Stored data ->
-----
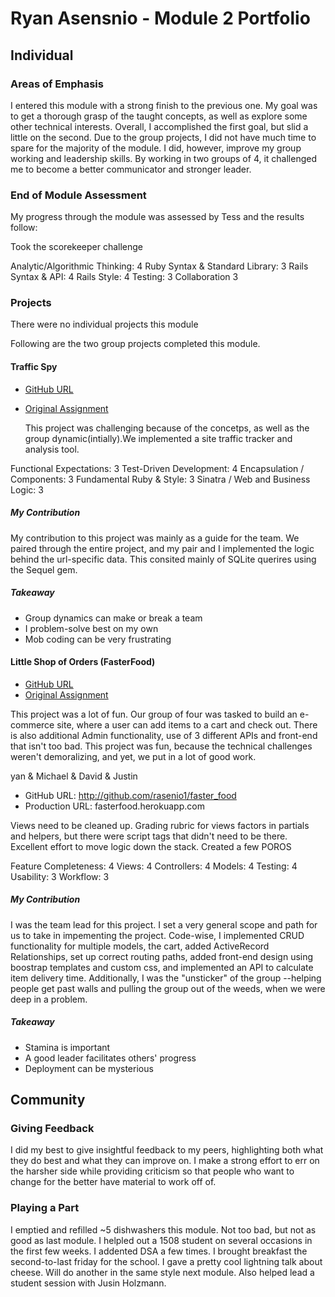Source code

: # Ryan Asensnio - Module 2 Portfolio

## Individual

### Areas of Emphasis

I entered this module with a strong finish to the previous one. My goal was to get a thorough grasp of the taught concepts, as well as explore some other technical interests. Overall, I accomplished the first goal, but slid a little on the second. Due to the group projects, I did not have much time to spare for the majority of the module. I did, however, improve my group working and leadership skills. By working in two groups of 4, it challenged me to become a better communicator and stronger leader.

### End of Module Assessment

My progress through the module was assessed by Tess and the results follow:

Took the scorekeeper challenge

Analytic/Algorithmic Thinking: 4
Ruby Syntax & Standard Library: 3
Rails Syntax & API: 4
Rails Style: 4
Testing: 3
Collaboration 3

### Projects

There were no individual projects this module

Following are the two group projects completed this module.

#### Traffic Spy 

* [GitHub URL](https://github.com/roseak/traffic_spy)
* [Original Assignment](http://tutorials.jumpstartlab.com/projects/traffic_spy.html)

  This project was challenging because of the concetps, as well as the group dynamic(intially).We implemented a site traffic tracker and analysis tool. 

Functional Expectations: 3
Test-Driven Development: 4
Encapsulation / Components: 3
Fundamental Ruby & Style: 3
Sinatra / Web and Business Logic: 3

##### My Contribution

  My contribution to this project was mainly as a guide for the team. We paired through the entire project, and my pair and I implemented the logic behind the url-specific data. This consited mainly of SQLite querires using the Sequel gem.


##### Takeaway
* Group dynamics can make or break a team 
*  I problem-solve best on my own 
*  Mob coding can be very frustrating 
#### Little Shop of Orders (FasterFood)

  * [GitHub URL](https://github.com/rasensio1/faster_food)
  * [Original Assignment](https://github.com/turingschool/curriculum/blob/master/source/projects/little_shop.markdown)

  This project was a lot of fun. Our group of four was tasked to build an e-commerce site, where a user can add items to a cart and check out. There is also additional Admin functionality, use of 3 different APIs and front-end that isn't too bad. This project was fun, because the technical challenges weren't demoralizing, and yet, we put in a lot of good work. 


yan & Michael & David & Justin

* GitHub URL: http://github.com/rasenio1/faster_food
* Production URL: fasterfood.herokuapp.com


 Views need to be cleaned up. Grading rubric for views factors in partials and helpers, but there were script tags that didn't need to be there.
 Excellent effort to move logic down the stack. Created a few POROS

Feature Completeness: 4
Views: 4
Controllers: 4
Models: 4
Testing: 4
Usability: 3
Workflow: 3
##### My Contribution

I was the team lead for this project. I set a very general scope and path for us to take in impementing the project. Code-wise, I implemented CRUD functionality for multiple models, the cart, added ActiveRecord Relationships, set up correct routing paths, added front-end design using boostrap templates and custom css, and implemented an API to calculate item delivery time. Additionally, I was the "unsticker" of the group --helping people get past walls and pulling the group out of the weeds, when we were deep in a problem.

##### Takeaway

  * Stamina is important
  * A good leader facilitates others' progress
  * Deployment can be mysterious 


## Community
### Giving Feedback

  I did my best to give insightful feedback to my peers, highlighting both what they do best and what they can improve on. I make a strong effort to err on the harsher side while providing criticism so that people who want to change for the better have material to work off of.

### Playing a Part

  I emptied and refilled ~5 dishwashers this module. Not too bad, but not as good as last module. I helpled out a 1508 student on several occasions in the first few weeks. 
I addented DSA a few times. I brought breakfast the second-to-last friday for the school. I gave a pretty cool lightning talk about cheese.
 Will do another in the same style next module.  Also helped lead a student session with Jusin Holzmann.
-----
Task requirements -> Find every line in the listing that has the string "better", then give the count by itself.

Result for this task -> 2